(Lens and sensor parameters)
-- -- --

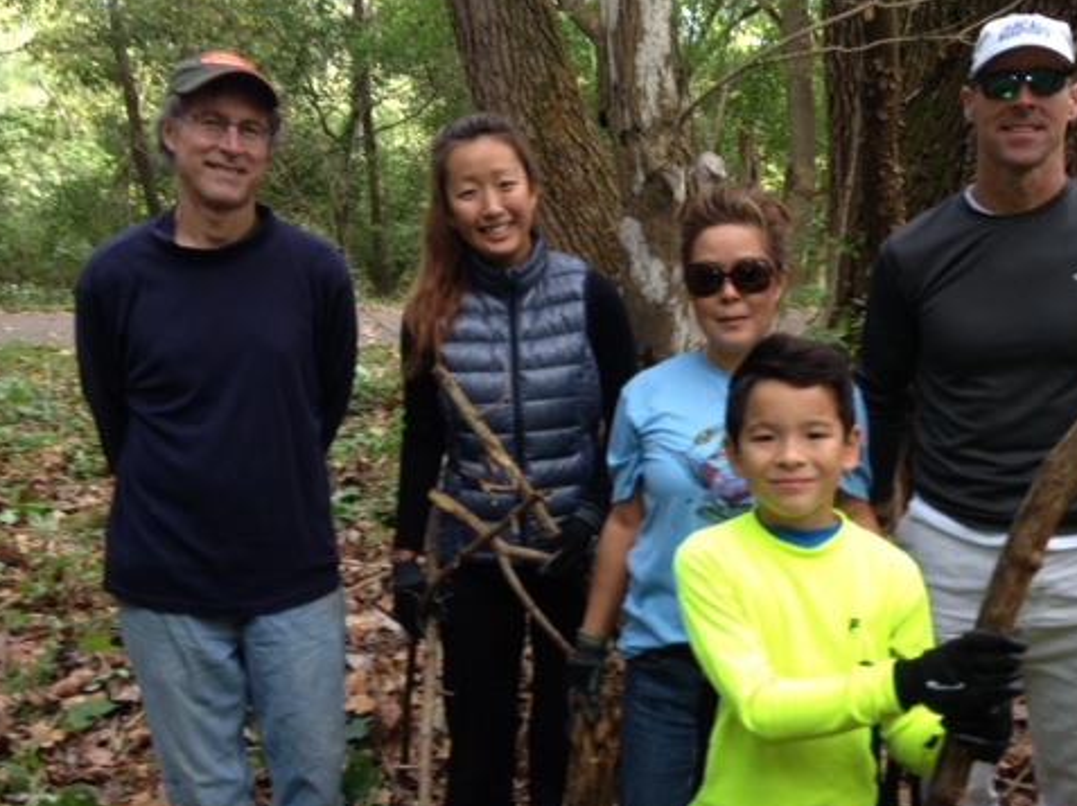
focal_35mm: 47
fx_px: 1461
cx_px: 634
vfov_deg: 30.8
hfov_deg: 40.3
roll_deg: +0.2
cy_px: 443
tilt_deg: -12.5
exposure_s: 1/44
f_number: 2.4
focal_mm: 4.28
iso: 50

-- -- --

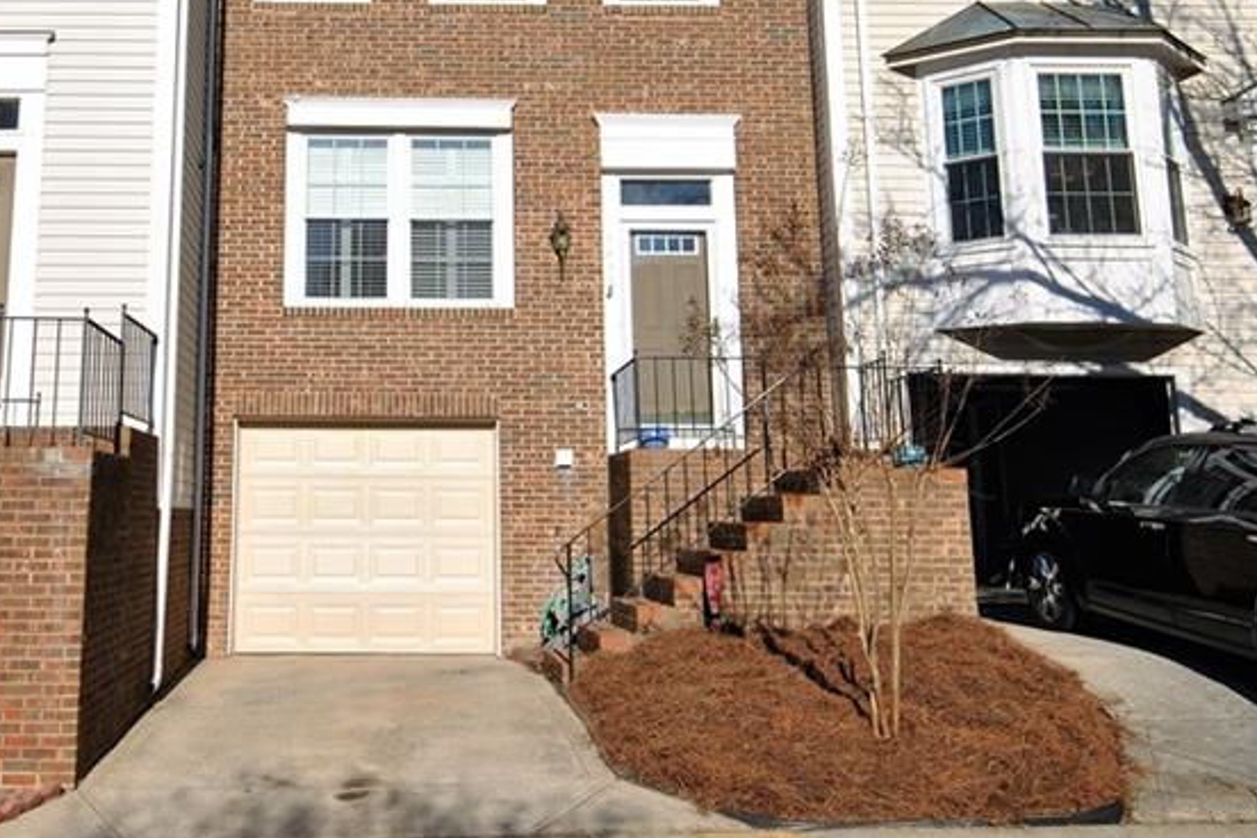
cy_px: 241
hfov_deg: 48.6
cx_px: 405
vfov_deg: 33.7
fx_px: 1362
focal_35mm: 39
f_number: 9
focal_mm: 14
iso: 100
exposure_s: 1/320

-- -- --

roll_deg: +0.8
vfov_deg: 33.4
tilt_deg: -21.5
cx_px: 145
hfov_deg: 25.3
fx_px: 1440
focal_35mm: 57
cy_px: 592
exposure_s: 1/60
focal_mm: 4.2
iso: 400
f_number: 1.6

-- -- --

# The problem
Return exactly the lines above from the line that has "hfov_deg: 25.3" through the line that has "f_number: 1.6", inclusive, and nothing else.

# Answer box
hfov_deg: 25.3
fx_px: 1440
focal_35mm: 57
cy_px: 592
exposure_s: 1/60
focal_mm: 4.2
iso: 400
f_number: 1.6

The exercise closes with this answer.